Renal Abnormalities in Beckwith-Wiedemann Syndrome Are Associated with 11p15.5 Uniparental Disomy

Beckwith-Wiedemann syndrome (BWS) is a somatic overgrowth syndrome characterized by a variable incidence of congenital anomalies, including hemihyperplasia and renal malformations. BWS is associated with disruption of genomic imprinting and/or mutations in one or more genes encoded on 11p15.5, including CDKN1C (p57(KIP2)). It was hypothesized that genotypic and epigenotypic abnormalities of the 11p15.5 region affecting CDKN1C were associated with renal abnormalities.
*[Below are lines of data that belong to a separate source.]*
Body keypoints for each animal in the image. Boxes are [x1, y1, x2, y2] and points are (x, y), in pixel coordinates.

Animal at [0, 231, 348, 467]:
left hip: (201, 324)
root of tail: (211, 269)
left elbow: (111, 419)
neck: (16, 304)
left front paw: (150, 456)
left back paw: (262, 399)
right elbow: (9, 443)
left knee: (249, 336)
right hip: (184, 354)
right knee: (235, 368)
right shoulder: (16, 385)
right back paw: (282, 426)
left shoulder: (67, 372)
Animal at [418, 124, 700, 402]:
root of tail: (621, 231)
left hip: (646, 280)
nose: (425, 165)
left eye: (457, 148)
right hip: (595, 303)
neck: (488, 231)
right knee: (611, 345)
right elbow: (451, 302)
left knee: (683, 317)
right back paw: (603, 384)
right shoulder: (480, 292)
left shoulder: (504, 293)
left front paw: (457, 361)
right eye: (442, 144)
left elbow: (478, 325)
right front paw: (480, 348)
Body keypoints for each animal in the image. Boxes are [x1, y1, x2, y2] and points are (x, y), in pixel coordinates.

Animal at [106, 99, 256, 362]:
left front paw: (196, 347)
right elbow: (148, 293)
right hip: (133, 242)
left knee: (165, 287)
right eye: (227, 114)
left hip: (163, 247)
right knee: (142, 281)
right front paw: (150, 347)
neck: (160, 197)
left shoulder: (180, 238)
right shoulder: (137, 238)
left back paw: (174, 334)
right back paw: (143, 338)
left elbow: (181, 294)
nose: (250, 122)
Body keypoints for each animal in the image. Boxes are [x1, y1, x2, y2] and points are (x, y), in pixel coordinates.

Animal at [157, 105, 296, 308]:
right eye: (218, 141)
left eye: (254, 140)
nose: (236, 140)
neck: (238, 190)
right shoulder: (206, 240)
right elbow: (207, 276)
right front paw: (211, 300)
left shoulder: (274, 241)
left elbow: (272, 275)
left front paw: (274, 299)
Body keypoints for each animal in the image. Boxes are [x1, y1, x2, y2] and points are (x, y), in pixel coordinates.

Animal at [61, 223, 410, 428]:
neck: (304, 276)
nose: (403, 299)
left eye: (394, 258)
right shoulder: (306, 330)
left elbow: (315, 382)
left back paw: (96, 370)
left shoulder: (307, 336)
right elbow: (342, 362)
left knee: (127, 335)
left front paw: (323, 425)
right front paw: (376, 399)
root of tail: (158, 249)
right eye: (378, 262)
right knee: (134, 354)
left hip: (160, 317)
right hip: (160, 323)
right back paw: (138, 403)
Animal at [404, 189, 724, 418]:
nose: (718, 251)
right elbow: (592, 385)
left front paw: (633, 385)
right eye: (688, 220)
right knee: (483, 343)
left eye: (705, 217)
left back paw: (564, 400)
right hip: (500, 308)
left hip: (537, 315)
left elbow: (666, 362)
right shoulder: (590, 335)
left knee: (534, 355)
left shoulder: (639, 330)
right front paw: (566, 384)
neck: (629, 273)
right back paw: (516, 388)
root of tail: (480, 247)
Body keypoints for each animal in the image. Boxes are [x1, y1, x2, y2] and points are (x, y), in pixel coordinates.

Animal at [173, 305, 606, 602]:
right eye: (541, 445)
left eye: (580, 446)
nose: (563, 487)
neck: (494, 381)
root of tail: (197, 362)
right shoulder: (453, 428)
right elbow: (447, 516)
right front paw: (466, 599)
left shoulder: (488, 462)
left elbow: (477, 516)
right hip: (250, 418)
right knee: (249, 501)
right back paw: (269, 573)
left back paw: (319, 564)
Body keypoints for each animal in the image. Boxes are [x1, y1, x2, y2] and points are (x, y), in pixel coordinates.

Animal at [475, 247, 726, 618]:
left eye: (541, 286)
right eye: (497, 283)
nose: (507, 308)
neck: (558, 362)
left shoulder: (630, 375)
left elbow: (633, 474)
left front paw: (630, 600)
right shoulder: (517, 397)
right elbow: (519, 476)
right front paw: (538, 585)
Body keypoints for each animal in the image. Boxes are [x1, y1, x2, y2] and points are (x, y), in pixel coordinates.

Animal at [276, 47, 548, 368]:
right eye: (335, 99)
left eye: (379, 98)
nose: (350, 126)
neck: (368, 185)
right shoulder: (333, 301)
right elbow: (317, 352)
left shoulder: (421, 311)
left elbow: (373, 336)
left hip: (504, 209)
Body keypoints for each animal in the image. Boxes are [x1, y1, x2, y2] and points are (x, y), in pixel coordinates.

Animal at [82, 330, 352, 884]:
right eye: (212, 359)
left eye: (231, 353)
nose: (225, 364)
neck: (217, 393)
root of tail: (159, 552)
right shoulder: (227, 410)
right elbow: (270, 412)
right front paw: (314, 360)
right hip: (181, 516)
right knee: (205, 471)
Medical records for 159 individuals with BWS were reviewed. All underwent at least one abdominal ultrasonographic evaluation. Testing for paternal uniparental disomy (UPD) at 11p15.5, CDKN1C mutations, and imprinting defects at KvDMR1 was performed for 96, 32, and 47 patients, respectively. Of the 159 patients, 67 (42%) exhibited renal abnormalities, mainly nephromegaly (25%), collecting system abnormalities (11%), and renal cysts (10.5%). The frequency of renal lesions among patients who were tested for genetic abnormalities did not differ from that among patients who were not tested. Paternal UPD was demonstrated in 22 of 96 cases (23%), CDKN1C mutations in eight of 32 cases (25%), and KvDMR1 imprinting defects in 21 of 47 cases (45%). The 22 UPD-positive patients exhibited a significantly higher incidence of renal abnormalities (P = 0.0026). Surprisingly, the eight patients with CDKN1C mutations exhibited no significant increase in the incidence of renal lesions (P = 0.29). Imprinting defects at KvDMR1, which might downregulate CDKN1C, were also not associated with a significant difference in the incidence of renal disease. Whereas UPD at 11p15.5 in BWS was associated with a higher incidence of renal abnormalities, mutations at CDKN1C and KvDMR1 imprinting defects were not, suggesting that imprinted genes on 11p15.5 other than CDKN1C are critical for renal development.